Plus onéreuse que la production de contenants en plastique, la voie sèche peut toutefois s’avérer souvent moins chère que le moulage d’emballages par la voie humide. «Prenons l’exemple d’un pot de yaourt en polypropylène dont le coût de production serait 100. Le même pot coûterait entre 150 et 160 en fibre sèche, quand il reviendrait à 250 ou 300 en pulpe humide. Le coût de production est attractif même si nos clients préfèrent réserver les emballages en pulpe sèche à des produits à forte valeur ajoutée. D’autant que cela leur offre la possibilité d’augmenter la valeur perçue du produit grâce au recours à des emballages éco-responsables», constate Éric Maussion.
La machine d’Illig est basée sur le même principe de conception modulaire connu de ses clients. «Notre gamme est en mesure de fabriquer 5 000 pots ronds de diamètre 95 mm par heure. Surtout, notre technologie permet de produire des emballages avec une profondeur d’emboutissage allant jusqu’à 120 mm. À ma connaissance, nous sommes les seuls, pour le moment, à proposer des emballages en pulpe sèche aussi profonds, en offrant une multiplicité de formes possibles», insiste Éric Maussion.
Selon lui, la fibre sèche devrait prendre entre 10 et 15% du marché des applications agroalimentaires d’ici 5 à 10 ans.
«Nous considérons que ce type d’emballage est à une étape similaire à celle qui a marqué le passage du pot de yaourt en verre au pot en plastique. À terme, des capacités et coûts de production comparables au plastique seront possibles», précise le dirigeant.
Des propriétés barrières sans lamination
Parmi les freins à l’adoption de la fibre de cellulose (que ce soit pour la technologie sèche ou pulpe humide) : ses faibles propriétés barrières. Plusieurs axes de recherche promettent des alternatives plus vertes aux traitements existants comme la lamination d’un film à l’intérieur de l’emballage, notamment. À titre d’exemple, la jeune entreprise grenobloise Cilkoa conçoit des traitements de surface pour les producteurs de fibres moulées afin d’optimiser la résistance de la cellulose à l’eau, à l’humidité, aux graisses et à l’oxygène. Les matériaux traités via son procédé contiennent, selon la start-up, jusqu’à 99,99% de cellulose.

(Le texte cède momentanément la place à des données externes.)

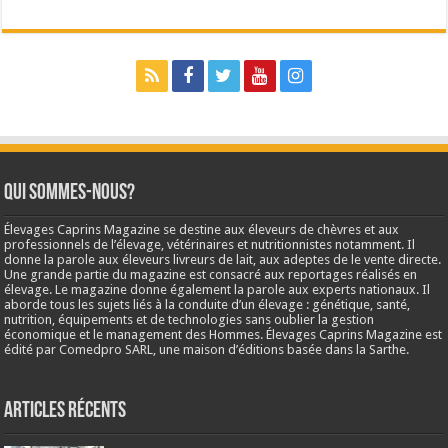
Qui sommes-nous?
Élevages Caprins Magazine se destine aux éleveurs de chèvres et aux
professionnels de l’élevage, vétérinaires et nutritionnistes notamment. Il
donne la parole aux éleveurs livreurs de lait, aux adeptes de le vente directe.
Une grande partie du magazine est consacré aux reportages réalisés en
élevage. Le magazine donne également la parole aux experts nationaux. Il
aborde tous les sujets liés à la conduite d’un élevage : génétique, santé,
nutrition, équipements et de technologies sans oublier la gestion
économique et le management des Hommes. Élevages Caprins Magazine est
édité par Comedpro SARL, une maison d’éditions basée dans la Sarthe.
Articles récents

«Chez Kiefel, nous avons récemment exposé un système à double bain pour le moulage de la cellulose par voie humide. Après l’étape de pulpage, un bain de MFC (microfibres de cellulose) auquel est ajouté un additif AKD permet de rendre étanche les pièces à l’eau et à l’huile, de manière naturelle. À noter : nous ne fabriquons pas de machines de lamination car notre objectif est d’éliminer la lamination de nos process», relèvent Gerd Koschenz et Jean-Luc Le Bigot. «Nous devons évoluer vers des emballages mono-matériaux, note Éric Maussion. Aujourd’hui, un pot en fibre sèche peut résister à l’eau grâce à des additifs. Notre challenge est notamment d’obtenir un effet barrière au gaz et à l’oxygène. Illig participe pour cela à des études collaboratives».
Hébert Group travaille également avec ses partenaires sur ces questions, afin de conférer des propriétés additionnelles à la cellulose.